İnsanlık tarihi hak ile batılın, adaletle zulmün, nur ile karanlığın mücadelesinden ibarettir. Bu mücadele zaman zaman farklı maskeler, farklı etiketler altında gizlense de her zaman var olmuştur.
Hz. Adem'in (aleyhisselam) şeytanla (aleyhilla'ne) mücadelesi ile başlayan bu süreç Hz. Nuh'un (a.s.) tufanına, Hz. İbrahim'in (a.s.) ateşine, Hz. Salih'in (a.s.) devesine, Hz. Musa'nın (a.s.) âsâsına uzandı. Hz. İsa'nın (a.s.) ölüyü dirilten dokunuşundan Hz. Muhammed'in (s.a.v.) tebliğ ettiği mucizesi olan Kur'an-ı Kerim'ine ulaştı. Hakkı temsil edenlerin isimleri destanlaştı, bâtılın bayrağını taşıyanlarsa yok olup gittiler.
Allah'ın (c.c.) nurunu insanlara taşıyarak destanlaşanların isimleri nesilden nesile çocuklara ad oldu. Analar babalar çocuklarına Âdem'den Muhammed'e bu isimleri koydular. Onların güzel hasletleri çocuklarında tekrar vücut bulsun ümidiyle.
Bâtılın hıncı, öfkesi, kini ve nefreti hakkı gördüğü her yerde var oldu tarih boyunca.

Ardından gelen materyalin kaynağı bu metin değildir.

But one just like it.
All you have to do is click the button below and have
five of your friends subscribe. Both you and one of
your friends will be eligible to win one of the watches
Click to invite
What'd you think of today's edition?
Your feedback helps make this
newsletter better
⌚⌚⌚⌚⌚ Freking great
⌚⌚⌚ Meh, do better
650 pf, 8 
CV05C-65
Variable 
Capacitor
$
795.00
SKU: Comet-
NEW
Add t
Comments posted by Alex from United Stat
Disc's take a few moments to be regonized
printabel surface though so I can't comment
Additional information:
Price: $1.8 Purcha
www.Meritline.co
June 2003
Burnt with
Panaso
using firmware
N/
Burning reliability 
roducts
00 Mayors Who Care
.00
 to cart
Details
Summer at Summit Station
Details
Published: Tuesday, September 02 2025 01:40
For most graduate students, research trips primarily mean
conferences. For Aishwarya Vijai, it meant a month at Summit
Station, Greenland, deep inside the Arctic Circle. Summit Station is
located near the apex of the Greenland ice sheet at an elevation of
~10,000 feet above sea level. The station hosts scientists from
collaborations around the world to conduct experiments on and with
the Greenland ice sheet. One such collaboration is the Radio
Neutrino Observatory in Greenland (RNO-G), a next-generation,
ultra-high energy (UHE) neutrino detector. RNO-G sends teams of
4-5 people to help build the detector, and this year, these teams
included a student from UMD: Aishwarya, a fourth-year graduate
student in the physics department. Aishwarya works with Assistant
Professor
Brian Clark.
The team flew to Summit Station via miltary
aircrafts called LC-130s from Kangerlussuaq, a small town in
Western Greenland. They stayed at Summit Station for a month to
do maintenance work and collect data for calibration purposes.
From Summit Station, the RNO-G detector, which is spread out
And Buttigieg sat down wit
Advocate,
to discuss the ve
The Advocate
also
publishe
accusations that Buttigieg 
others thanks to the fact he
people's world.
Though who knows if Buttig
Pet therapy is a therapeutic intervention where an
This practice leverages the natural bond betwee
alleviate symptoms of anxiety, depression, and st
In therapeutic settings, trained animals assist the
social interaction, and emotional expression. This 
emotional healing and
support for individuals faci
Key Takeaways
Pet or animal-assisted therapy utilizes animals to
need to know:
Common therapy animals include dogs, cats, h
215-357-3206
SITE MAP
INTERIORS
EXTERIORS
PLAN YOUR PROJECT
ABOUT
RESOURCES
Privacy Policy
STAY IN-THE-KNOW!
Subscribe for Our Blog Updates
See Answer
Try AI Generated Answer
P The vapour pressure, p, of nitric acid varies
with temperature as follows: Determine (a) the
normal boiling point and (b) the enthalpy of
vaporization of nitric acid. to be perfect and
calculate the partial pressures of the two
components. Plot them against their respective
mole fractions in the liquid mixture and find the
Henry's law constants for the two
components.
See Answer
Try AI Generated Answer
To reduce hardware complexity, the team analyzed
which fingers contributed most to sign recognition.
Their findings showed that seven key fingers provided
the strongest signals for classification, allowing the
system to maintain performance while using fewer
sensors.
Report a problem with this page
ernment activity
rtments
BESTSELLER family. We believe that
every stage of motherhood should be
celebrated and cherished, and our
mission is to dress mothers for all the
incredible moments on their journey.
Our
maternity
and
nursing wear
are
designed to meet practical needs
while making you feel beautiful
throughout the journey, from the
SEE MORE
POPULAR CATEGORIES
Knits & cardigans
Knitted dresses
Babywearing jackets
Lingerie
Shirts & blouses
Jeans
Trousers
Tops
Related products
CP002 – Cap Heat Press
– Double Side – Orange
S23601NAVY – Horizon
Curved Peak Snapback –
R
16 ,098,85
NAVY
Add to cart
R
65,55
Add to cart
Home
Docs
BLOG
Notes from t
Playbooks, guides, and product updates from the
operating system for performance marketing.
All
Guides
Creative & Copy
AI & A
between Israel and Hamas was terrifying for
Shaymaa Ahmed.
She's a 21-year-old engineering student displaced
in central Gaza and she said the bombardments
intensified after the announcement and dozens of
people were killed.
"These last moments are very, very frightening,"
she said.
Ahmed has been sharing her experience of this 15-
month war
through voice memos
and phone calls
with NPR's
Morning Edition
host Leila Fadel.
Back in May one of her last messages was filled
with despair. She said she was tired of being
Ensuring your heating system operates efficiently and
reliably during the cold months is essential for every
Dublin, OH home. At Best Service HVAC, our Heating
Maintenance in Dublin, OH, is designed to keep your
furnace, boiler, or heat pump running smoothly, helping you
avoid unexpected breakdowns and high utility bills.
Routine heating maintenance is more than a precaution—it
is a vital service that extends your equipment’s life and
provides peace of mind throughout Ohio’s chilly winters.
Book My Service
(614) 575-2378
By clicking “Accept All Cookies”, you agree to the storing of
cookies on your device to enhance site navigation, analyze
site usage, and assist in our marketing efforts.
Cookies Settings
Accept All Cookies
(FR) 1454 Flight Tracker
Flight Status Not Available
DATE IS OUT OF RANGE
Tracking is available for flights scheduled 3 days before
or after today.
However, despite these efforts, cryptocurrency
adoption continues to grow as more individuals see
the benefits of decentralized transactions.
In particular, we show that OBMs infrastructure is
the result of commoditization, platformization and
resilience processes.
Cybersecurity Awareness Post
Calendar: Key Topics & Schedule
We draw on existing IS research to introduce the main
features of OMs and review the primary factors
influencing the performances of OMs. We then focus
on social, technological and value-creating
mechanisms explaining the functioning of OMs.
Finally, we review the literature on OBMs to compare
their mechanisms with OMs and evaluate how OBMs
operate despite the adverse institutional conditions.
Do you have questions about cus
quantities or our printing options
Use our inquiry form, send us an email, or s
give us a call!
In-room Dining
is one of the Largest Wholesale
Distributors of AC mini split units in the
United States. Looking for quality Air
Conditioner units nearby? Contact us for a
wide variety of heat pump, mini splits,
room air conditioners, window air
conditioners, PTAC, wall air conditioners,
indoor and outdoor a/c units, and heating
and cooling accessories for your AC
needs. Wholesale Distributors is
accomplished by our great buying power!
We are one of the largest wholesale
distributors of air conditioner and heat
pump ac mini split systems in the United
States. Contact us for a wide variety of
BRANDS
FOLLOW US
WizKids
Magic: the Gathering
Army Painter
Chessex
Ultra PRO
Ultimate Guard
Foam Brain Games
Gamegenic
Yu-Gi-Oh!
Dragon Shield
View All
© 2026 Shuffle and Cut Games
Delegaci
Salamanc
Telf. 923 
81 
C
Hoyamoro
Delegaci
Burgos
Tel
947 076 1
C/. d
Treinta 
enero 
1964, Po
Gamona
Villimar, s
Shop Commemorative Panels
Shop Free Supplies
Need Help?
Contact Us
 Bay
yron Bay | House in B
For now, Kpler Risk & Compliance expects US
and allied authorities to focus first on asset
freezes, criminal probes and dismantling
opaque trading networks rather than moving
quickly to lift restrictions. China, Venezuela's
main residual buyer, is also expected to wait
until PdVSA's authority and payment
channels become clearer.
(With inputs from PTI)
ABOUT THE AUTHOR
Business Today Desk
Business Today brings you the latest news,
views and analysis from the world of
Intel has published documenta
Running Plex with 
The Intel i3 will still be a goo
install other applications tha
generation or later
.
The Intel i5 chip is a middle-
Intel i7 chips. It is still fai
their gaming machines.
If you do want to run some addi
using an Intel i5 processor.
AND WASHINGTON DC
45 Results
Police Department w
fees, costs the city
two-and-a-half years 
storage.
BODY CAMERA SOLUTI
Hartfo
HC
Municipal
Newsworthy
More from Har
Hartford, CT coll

Gücü yoksa sindi, palazlandıysa var gücüyle esti gürledi. Güçsüzken öfkesinden parmaklarının ucunu ısırdı, güçlüyken işkencelerinden işkence beğendi.
nemrutun, firavunun, kazıklı voyvodanın, slovodan miloseviçin birbirinden farkı yoktu. Hepsi bâtılın temsilcisiydi. Kimi batıdan kimi doğudan hepsi aynı cehenneme taş taşıdılar. Yakıtı taş olan kendi cehennemlerine. Tıpkı bugünkü temsilcileri gibi.
Bugün de durum farklı değil. Yüzünü birkaç yüzyıldır batıya çevirmiş olduğumuzdan bâtılında batıdaki versiyonlarını izliyoruz, konuşuyoruz, lanetliyoruz. Batının zulümleri Güney Amerika'dan Güney Afrika'ya, Ortadoğu'dan Orta Asya'ya yayıldı. Yazıldı çizildi. Ama bir şeyler atlandı.
Konu İslam düşmanlığı olunca dünyanın batısı da doğusu da fark etmiyor. Küfrün tek millet olduğu gerçeği her yerde kendini gösteriyor. Bizler yüzümüzü o kadar batıya çevirmişiz ki doğudakileri görmüyoruz. Halbuki doğuda batıdaki küfür kardeşlerine rahmet okutacak bir zalim zulümlerine her gün bir yenisini ekliyor. Evet Çin.
Kendi topraklarında yaşamaya çalışan Müslümanlara en büyük zulümleri yaparken bizim sesimiz kısık kısık çıkıyor. Batıda bir ülkeyle kapışsak hemen mallarını ambargo etmeye, büyükelçi çekmeye kalkıyoruz ama konu Çin olunca bunlar olamıyor.
1980'lerde Komünist Bulgar devletinin soydaşlarımıza uyguladığı baskılar isimleri değiştirmeye varınca olaya el koymuş, "Belene" adlı bir dizi yaparak zulmü dünyaya duyurmuş ve en sonunda en azından zulüm altındakilerin anavatanlarına göç etmelerini sağlamıştık. Süleymanların Salamon, İbrahimlerin Abraham, Meryemlerin Maria yapılmak istenmesi bardağı taşıran son noktaydı. Şimdi zalim Çin yönetimi de aynı şeyleri yapıyor.
Çin, Doğu Türkistan bölgesindeki Müslümanların çocuklarına Muhammed, Ayşe, Fatma, Hatice gibi isimleri koymasını yasakladı. Peki şimdi de sessiz mi kalacağız? Her yere esip gürlerken bu sessizliğimiz Çin için mi? Müslümanlığımız bu biçim mi?